Yükleniyor...
Ortaokulda Türkçe sınavlarının kompozisyon kısmını sabırsızlıkla beklerdim.
Orada ezber değil, kendim vardım. Bir düşünceyi, bir duyguyu, bir sesi aramak.
Ne kadar “doğru” yazdığım değil, yazarken kim olduğum önemliydi.
Sonra liseye geçtik.
Ve yazmak, bir tür üretim hattına dönüştü.
“Dikkat çekici giriş cümlesi, genel bakış, tez cümlesi…”
Paragraflar, önceden çizilmiş sınırların içine sıkıştırılmış düşünceler gibi sıralanıyordu.
Sanki bir fabrika kılavuzuna göre yazıyorduk: hatasız, risksiz, dolayısıyla anlamsız.
Direndim.
Kural dışına çıktım.
Ama sistemin dili nettir: Format dışına taşarsan, notun düşer.
Bir noktada pes ettim, kuralları uyguladım.
Yine de içimden şu soruyu susturamadım:
Kimin belirlediği “doğru” bu?
Evet, akademik metinlerde format gereklidir.
Bir dili ortaklaştırmak, bilginin düzenini sağlamak için.
Ama düşüncenin, edebiyatın, sanatın doğası düzen değil — arayıştır.
Yazmak, bir boşluğu doldurmak değil, o boşluğu anlamlandırmaktır.
Ne zaman sınırları unutsam, birileri uyardı:
“Biraz daha açık ol.”
“Okuyucu anlamayabilir.”
“Cümlelerini basitleştir.”
Ama bir metin, herkes tarafından kolayca anlaşılmak zorunda mı?
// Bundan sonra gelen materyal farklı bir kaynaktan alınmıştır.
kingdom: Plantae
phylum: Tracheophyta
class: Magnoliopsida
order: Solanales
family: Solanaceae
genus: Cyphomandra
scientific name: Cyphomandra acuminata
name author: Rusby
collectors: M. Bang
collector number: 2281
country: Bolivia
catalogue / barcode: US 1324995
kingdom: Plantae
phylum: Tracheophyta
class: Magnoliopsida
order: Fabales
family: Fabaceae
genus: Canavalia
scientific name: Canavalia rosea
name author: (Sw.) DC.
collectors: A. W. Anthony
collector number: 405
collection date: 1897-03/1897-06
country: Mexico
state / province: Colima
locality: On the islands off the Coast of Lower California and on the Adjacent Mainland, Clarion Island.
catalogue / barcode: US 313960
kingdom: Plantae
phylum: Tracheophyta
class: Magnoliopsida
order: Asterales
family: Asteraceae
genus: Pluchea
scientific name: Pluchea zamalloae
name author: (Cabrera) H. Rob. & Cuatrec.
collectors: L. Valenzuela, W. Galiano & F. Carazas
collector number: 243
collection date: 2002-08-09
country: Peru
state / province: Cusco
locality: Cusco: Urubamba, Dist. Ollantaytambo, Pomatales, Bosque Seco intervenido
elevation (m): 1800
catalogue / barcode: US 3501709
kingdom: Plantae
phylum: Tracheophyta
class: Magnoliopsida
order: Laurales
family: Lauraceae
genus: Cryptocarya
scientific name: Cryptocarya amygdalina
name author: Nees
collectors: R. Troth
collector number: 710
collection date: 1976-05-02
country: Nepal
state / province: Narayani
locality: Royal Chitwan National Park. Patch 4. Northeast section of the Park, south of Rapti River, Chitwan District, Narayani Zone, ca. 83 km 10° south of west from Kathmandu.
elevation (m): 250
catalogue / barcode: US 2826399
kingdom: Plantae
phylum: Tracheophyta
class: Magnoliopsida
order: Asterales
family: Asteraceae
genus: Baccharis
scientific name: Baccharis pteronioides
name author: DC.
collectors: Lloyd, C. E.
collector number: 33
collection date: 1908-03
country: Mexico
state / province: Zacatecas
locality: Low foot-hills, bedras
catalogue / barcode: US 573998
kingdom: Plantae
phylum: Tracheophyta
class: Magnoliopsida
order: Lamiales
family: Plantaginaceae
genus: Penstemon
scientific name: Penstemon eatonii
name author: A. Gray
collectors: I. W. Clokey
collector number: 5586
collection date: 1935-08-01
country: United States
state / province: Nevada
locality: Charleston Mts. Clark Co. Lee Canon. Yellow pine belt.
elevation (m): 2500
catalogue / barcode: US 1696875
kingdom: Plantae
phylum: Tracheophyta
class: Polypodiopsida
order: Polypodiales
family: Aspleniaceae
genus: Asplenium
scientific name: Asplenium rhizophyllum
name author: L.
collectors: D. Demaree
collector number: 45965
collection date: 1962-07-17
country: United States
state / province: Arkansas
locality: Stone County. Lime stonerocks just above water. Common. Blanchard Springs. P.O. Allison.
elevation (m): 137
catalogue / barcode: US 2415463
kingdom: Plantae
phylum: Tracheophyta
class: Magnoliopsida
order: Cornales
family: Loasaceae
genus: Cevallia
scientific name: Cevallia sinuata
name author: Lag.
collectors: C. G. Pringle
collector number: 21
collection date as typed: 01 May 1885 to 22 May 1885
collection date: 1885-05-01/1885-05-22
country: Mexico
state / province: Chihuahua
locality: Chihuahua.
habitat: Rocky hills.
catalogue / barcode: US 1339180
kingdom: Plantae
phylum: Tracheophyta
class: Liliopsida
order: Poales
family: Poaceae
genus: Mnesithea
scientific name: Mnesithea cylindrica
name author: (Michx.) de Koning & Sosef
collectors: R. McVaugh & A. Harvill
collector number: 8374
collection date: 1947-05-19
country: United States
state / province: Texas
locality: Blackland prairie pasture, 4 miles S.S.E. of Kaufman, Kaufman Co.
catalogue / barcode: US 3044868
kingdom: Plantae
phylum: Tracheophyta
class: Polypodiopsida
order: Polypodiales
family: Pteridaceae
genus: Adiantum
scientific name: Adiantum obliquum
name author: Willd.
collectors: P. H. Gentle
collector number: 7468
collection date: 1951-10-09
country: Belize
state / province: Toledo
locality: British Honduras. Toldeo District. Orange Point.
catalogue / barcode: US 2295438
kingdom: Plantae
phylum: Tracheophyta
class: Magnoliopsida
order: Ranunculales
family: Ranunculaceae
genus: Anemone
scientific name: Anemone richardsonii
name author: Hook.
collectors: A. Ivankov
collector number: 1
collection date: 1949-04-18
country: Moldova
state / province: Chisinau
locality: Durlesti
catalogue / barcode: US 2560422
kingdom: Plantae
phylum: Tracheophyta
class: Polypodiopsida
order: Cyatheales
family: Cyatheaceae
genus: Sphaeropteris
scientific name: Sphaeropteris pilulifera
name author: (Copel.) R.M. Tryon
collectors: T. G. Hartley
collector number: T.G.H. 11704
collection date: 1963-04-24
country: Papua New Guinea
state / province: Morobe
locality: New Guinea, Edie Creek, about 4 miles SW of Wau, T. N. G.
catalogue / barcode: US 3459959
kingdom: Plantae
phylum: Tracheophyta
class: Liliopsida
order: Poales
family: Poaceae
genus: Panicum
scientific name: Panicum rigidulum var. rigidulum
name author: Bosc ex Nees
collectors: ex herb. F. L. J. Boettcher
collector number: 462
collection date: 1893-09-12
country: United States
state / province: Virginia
Okur da biraz emek vermeli.
Bir metnin değeri, herkesin aynı şeyi anlamasında değil;
bazı insanların oradan yeni bir fikir, yeni bir duygu çıkarabilmesindedir.
Wittgenstein bunu kısaca söylemişti:
“Amacım, herkesin anlayacağı kadar açık bir metin yazmak olmadı.”
Benimki de değil.
Okurla kurulan ilişki, her zaman biraz belirsizdir; ve güzelliği tam da oradadır.
Bir metin, bir cümle, bazen birini dönüştürmeye yeter.
Bugün çoğu yazı düzgün ama renksiz.
Hepsi aynı kalıba girmiş, aynı tonda, aynı cümlelerle ilerliyor.
Yüzeyde pürüzsüz, içerikte yorgun.
Oysa yazı biraz kırık olmalı.
Bir ritim bozulmalı, bir kelime fazla kalmalı, bir cümle nefesini tutmalı.
İnsan gibi.
Aynı şeyi müzikte de görürüz.
Eğer herkes sadece armoni kurallarına sadık kalsaydı, Jazz doğmazdı.
Blues yasını tutmaz, Rock isyan etmezdi.
Tüm o “uyumsuz” sesler, duygunun asıl merkezindeydi.
Ben de beste yaparken hep birkaç nota kayması bırakırım.
Belki hoşunuza gitmez, ama o ses, tam da gerçeğin sesidir.
Sanatta, yazıda, düşüncede; kusursuzluk çoğu zaman ölüdür.
Kusur ise canlıdır.
Çünkü içinde insan vardır.
O yüzden kabuğumuzu kırmamız gerek.
“Yapay zekâ çağı” diyoruz ama düşünme biçimimiz giderek daha mekanikleşiyor.
Fikirlerimiz, yazılarımız, duygularımız: hepsi formatlanıyor.
Formatlanmayı reddedin.
Sadece yazıda değil, hayatta da.
Çünkü özgünlük, uyum sağlamamakta başlar.
Ve o küçük uyumsuzluk anları; hatalı nota, fazla kelime, beklenmedik fikir; insan olmanın en sahici tarafıdır.
Rutin olanı makineler yapsın.
Biz, o yüce karmaşayı, kusurların içindeki güzelliği koruyalım.
Çünkü bazen en derin anlam, formatın dışında kalan sessizlikte gizlidir.